Esto me da pie a hablar de los dos tipos de diputados que hay, a mi entender, en las dos grandes formaciones políticas de nuestro país. El ‘aparatchik’ del partido (local, provincial o regional) y el especialista en alguna materia.

El primer tipo de diputado es el más habitual. Conocen como nadie los mecanismos de la designación política, de la lealtad y de la deslealtad y, sobre todo, las pequeñas grandezas y miserias de sus formaciones que hacen que estén allí. Son los clásicos diputados y diputadas que acumulan legislaturas, recuerdos, investiduras y hasta reformas constitucionales. Constituyen una fuente de anécdotas políticas y de chascarrillos, pero siempre desde tercera o cuarta fila pues, como acabamos de indicar, su condición de diputado/a raso/a no la pierde gobierne su partido o sea oposición.

#####

§ **Instrucciones**: Cita completo, palabra por palabra, el fragmento sobre los dos tipos de diputados. Los registros vienen de otra fuente.

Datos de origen
#####

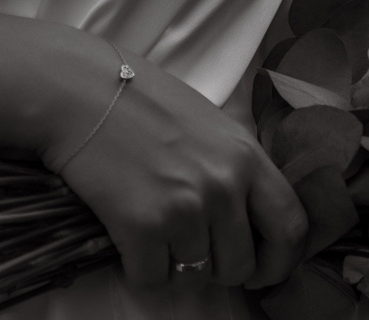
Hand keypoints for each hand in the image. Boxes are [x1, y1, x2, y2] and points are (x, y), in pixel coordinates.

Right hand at [46, 45, 307, 293]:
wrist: (77, 90)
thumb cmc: (139, 98)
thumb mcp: (209, 122)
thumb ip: (234, 165)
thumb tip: (246, 216)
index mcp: (246, 156)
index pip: (291, 228)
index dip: (279, 261)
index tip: (260, 270)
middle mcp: (224, 185)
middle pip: (242, 265)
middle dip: (218, 268)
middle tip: (191, 248)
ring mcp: (185, 208)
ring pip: (195, 275)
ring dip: (174, 262)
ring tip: (152, 227)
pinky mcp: (143, 226)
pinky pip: (152, 279)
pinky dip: (138, 267)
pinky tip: (126, 234)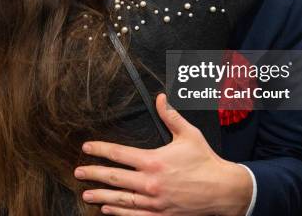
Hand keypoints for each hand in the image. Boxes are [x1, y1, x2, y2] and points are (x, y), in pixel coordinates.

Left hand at [74, 94, 252, 215]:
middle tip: (78, 172)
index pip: (119, 154)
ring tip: (86, 193)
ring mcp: (154, 202)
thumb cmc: (205, 161)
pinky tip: (107, 209)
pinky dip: (118, 213)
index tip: (87, 148)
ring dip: (101, 195)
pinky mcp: (161, 215)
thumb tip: (161, 98)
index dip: (100, 150)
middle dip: (93, 173)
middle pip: (114, 178)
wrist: (223, 190)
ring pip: (120, 199)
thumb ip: (171, 116)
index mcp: (153, 161)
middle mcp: (150, 183)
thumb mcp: (188, 134)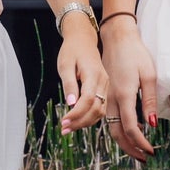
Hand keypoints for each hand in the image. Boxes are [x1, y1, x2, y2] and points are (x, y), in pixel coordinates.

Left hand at [57, 17, 108, 133]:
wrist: (83, 39)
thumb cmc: (72, 50)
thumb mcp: (65, 64)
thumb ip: (69, 84)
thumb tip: (71, 103)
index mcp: (93, 74)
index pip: (88, 100)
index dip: (76, 114)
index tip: (63, 122)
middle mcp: (103, 82)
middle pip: (96, 109)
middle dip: (80, 122)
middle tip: (64, 130)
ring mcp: (105, 85)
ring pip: (100, 111)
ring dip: (85, 122)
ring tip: (69, 128)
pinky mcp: (104, 88)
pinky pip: (100, 107)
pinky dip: (90, 116)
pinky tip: (78, 121)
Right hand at [102, 14, 159, 161]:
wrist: (116, 37)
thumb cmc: (136, 53)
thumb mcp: (149, 74)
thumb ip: (149, 100)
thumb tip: (152, 123)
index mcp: (123, 94)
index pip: (130, 128)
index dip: (140, 143)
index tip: (151, 151)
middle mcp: (111, 99)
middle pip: (116, 133)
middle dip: (130, 149)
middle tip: (144, 158)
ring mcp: (106, 96)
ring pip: (111, 127)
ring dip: (123, 142)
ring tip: (137, 150)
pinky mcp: (106, 93)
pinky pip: (109, 118)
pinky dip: (118, 130)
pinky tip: (129, 132)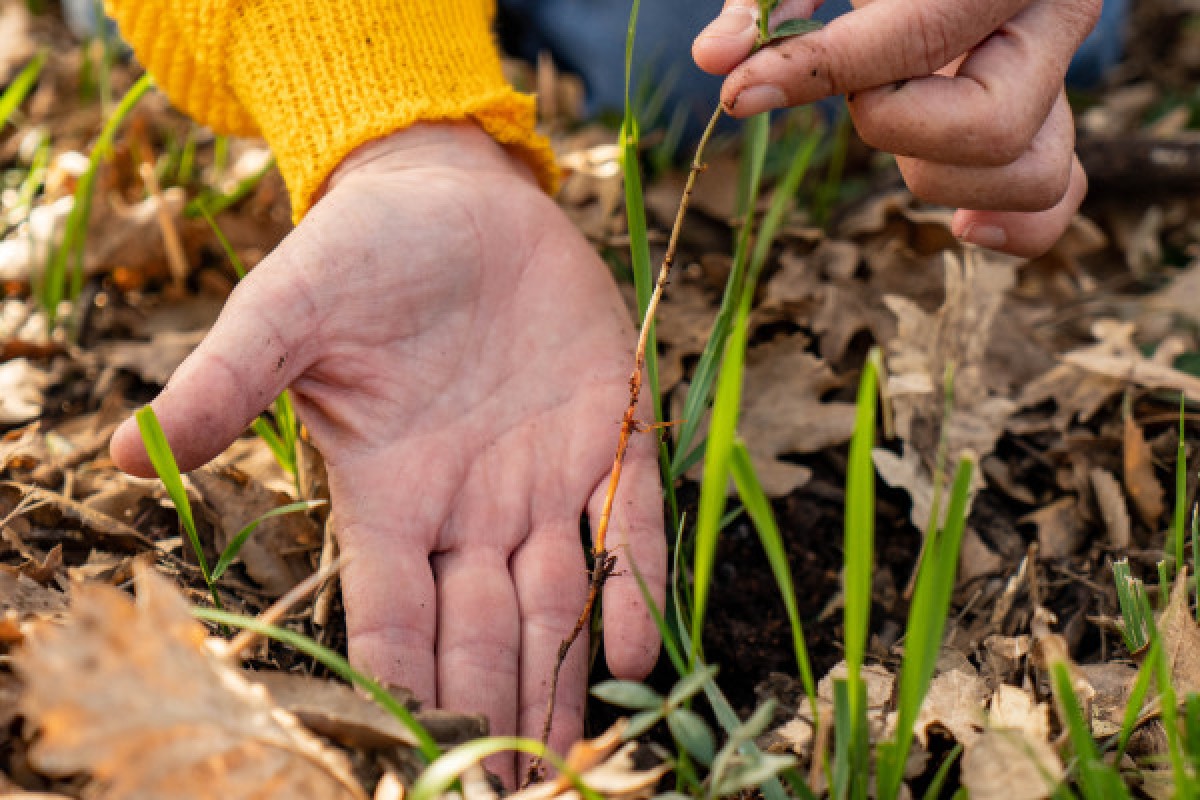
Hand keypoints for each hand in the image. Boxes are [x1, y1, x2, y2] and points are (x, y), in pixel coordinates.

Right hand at [109, 123, 665, 783]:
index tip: (416, 755)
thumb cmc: (360, 254)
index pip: (392, 618)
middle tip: (511, 793)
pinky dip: (631, 584)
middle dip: (494, 712)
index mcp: (389, 495)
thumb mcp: (285, 315)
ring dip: (563, 677)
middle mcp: (468, 507)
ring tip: (574, 755)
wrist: (451, 198)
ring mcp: (540, 477)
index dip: (403, 687)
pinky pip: (624, 521)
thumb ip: (226, 385)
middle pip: (481, 634)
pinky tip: (633, 651)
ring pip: (555, 602)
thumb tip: (130, 460)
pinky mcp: (605, 429)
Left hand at [692, 0, 1100, 257]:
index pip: (916, 39)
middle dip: (895, 129)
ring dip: (941, 178)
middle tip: (859, 91)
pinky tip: (963, 229)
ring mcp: (1060, 76)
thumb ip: (770, 2)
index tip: (743, 92)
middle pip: (988, 129)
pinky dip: (1018, 227)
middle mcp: (1053, 18)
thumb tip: (713, 59)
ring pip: (1033, 176)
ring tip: (890, 124)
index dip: (819, 73)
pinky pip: (1058, 196)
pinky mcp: (1050, 119)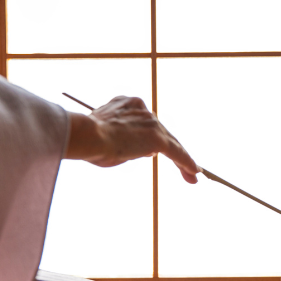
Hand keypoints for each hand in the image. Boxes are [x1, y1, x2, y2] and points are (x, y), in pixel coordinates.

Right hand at [64, 96, 198, 183]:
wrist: (86, 136)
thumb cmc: (87, 142)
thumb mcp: (106, 138)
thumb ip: (125, 141)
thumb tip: (145, 151)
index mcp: (126, 105)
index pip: (146, 122)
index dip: (154, 135)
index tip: (158, 146)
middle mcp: (141, 110)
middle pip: (162, 131)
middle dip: (173, 149)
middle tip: (187, 165)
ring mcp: (151, 123)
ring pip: (170, 143)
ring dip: (182, 160)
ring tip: (192, 176)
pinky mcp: (157, 138)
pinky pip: (176, 152)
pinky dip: (186, 162)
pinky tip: (195, 173)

#####

§ **Espacio de respuesta**:
Esto me da pie a hablar de los dos tipos de diputados que hay, a mi entender, en las dos grandes formaciones políticas de nuestro país. El ‘aparatchik’ del partido (local, provincial o regional) y el especialista en alguna materia.

El primer tipo de diputado es el más habitual. Conocen como nadie los mecanismos de la designación política, de la lealtad y de la deslealtad y, sobre todo, las pequeñas grandezas y miserias de sus formaciones que hacen que estén allí. Son los clásicos diputados y diputadas que acumulan legislaturas, recuerdos, investiduras y hasta reformas constitucionales. Constituyen una fuente de anécdotas políticas y de chascarrillos, pero siempre desde tercera o cuarta fila pues, como acabamos de indicar, su condición de diputado/a raso/a no la pierde gobierne su partido o sea oposición.